We’re seeing that still in April. I think if you kind of go on to the back part of the year, we’re expecting some of the actions that we’ve talked about to build some volume momentum in the second half. And so part of that is on the top line. We talked, Mike answered the question, around customer wins during the call. So we are expecting some of that to start being felt. And then the cost initiatives, as you mentioned, the cola does have a bit of a lag effect. We tend to do some of our labor increases at the start of the year. And as those labor kind of add-backs come back in; you’ll start seeing that kick in more as the year goes on. Plus we have several cost initiatives that are underway. And those do take a bit of time to start to recognize that in P&L.
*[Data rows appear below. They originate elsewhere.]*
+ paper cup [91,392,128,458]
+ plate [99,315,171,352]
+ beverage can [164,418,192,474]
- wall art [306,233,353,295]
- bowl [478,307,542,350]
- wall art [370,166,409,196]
But we expect several of those cost initiatives and cost savings to start building up throughout the year. And when I’m talking about some of those cost savings, even just bifurcating that, there is PEPS continuous improvement. Those are initiatives that are underway. And those are more than just back half of the year benefits. Those are longer-term programs that we have in place that we believe will continue to see some savings on. And then just also to delineate the footprint optimization, which is the bigger program we introduced last quarter. I mentioned last quarter’s call, just to reiterate. A lot of those benefits will be seen really starting 2025, although we will see some benefits of that program to begin in Q4.
Operator: Our next question will be coming from Arun Viswanathan of RBC Capital.
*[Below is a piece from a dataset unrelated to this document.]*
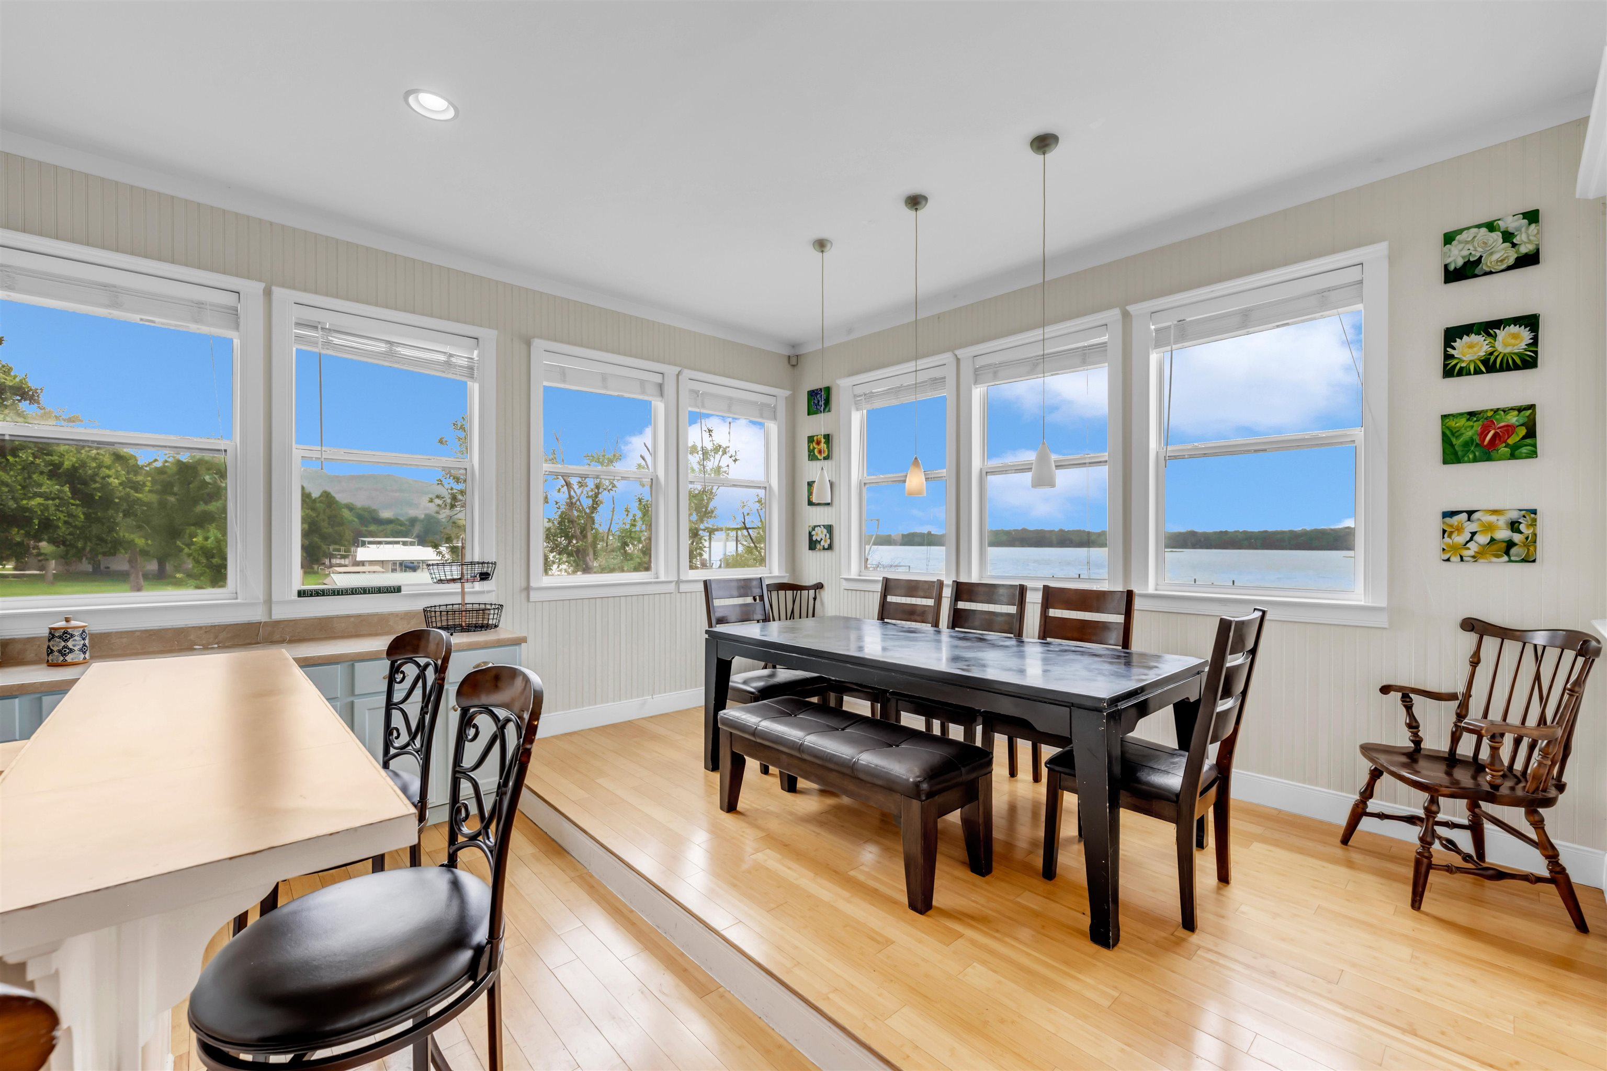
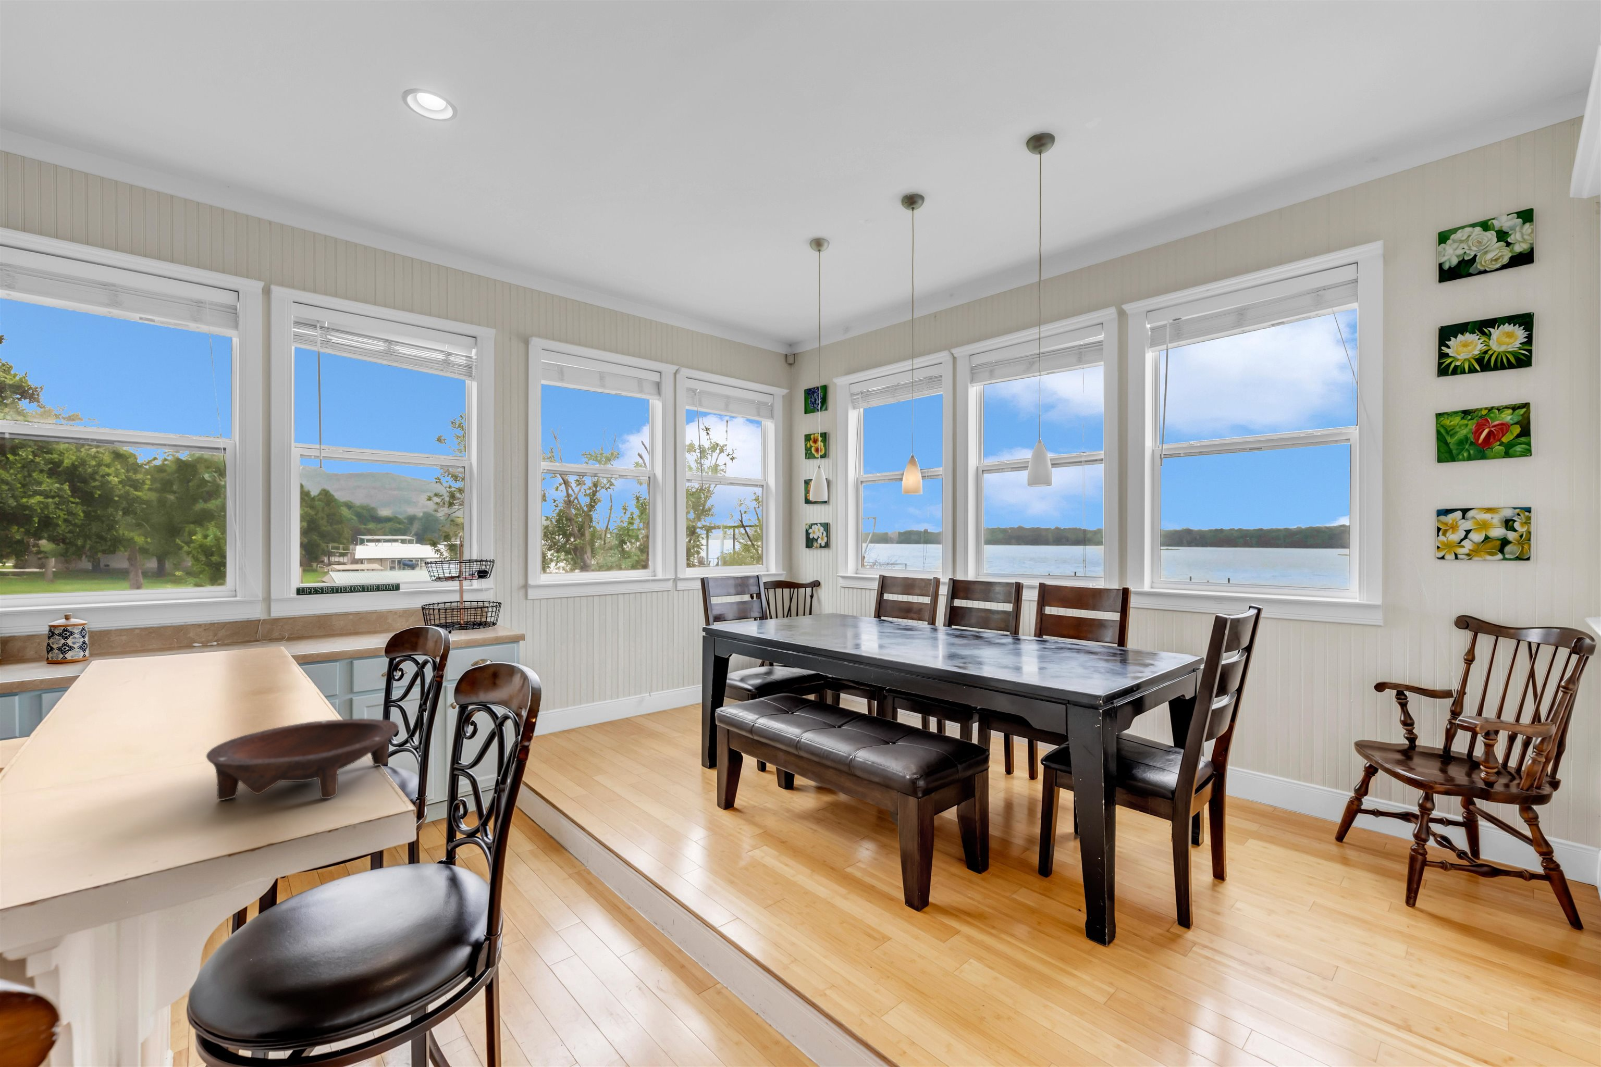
+ bowl [206,718,399,800]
Arun Viswanathan: Great, thanks for taking my question. Just wanted to maybe get your food bev merch seems like there’s been some improvement there, and you guys are still going through some restructuring, but it’s nice to see a little bit of improvement there. So maybe it sounds like food service could be a little bit softer, but what are you seeing on the food bev merch side? Thanks.
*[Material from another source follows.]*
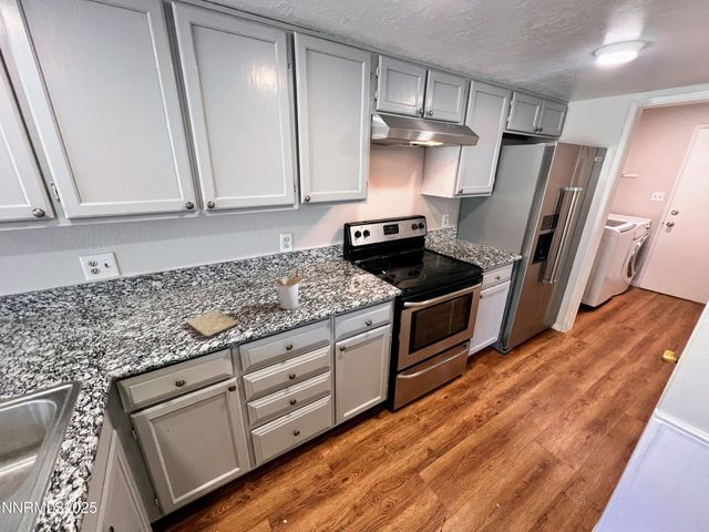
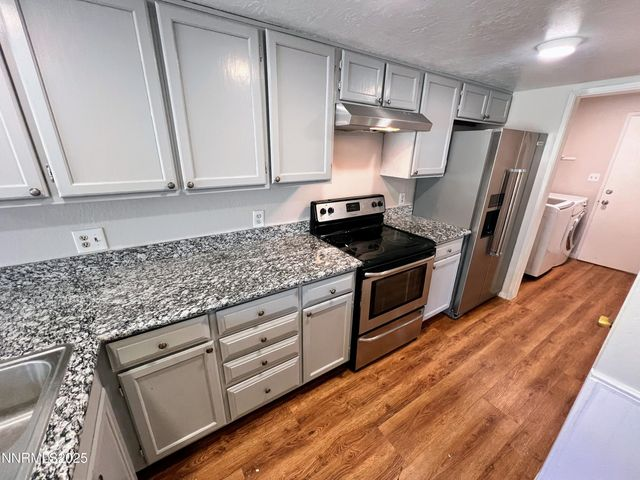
- cutting board [185,309,239,339]
- utensil holder [274,267,305,310]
Michael King: Yes, I think on the food and bev merch, it’s like I said in the prior question, it’s still mixed. I think we’re ahead of where we could be given year-over-year seasonality. So I mentioned the ag season. I think the biggest thing you’re seeing improvement-wise in our food bev merch is some pricing fidelity. And so as we’ve kind of eclipsed some contracts and started to get some help on the price cost side, our value over volume strategy started to come through in that business, which was a little behind our food service business, if you recall, from the Q4 call. So overall, that seems doing well. I think they’re also benefiting quite a bit from the PEPS improvements we’ve made. And so those operations become more stable that’s also flowing through.
Arun Viswanathan: Great, thanks for that. And then I guess just on price cost, resin prices may be ticking up here a little bit. Obviously, you guys have pretty robust pass-through mechanisms, but maybe you can just give us your thoughts on potential volatility, if that would cause any volatility on your margin side, and what maybe your outlook is for the next couple quarters.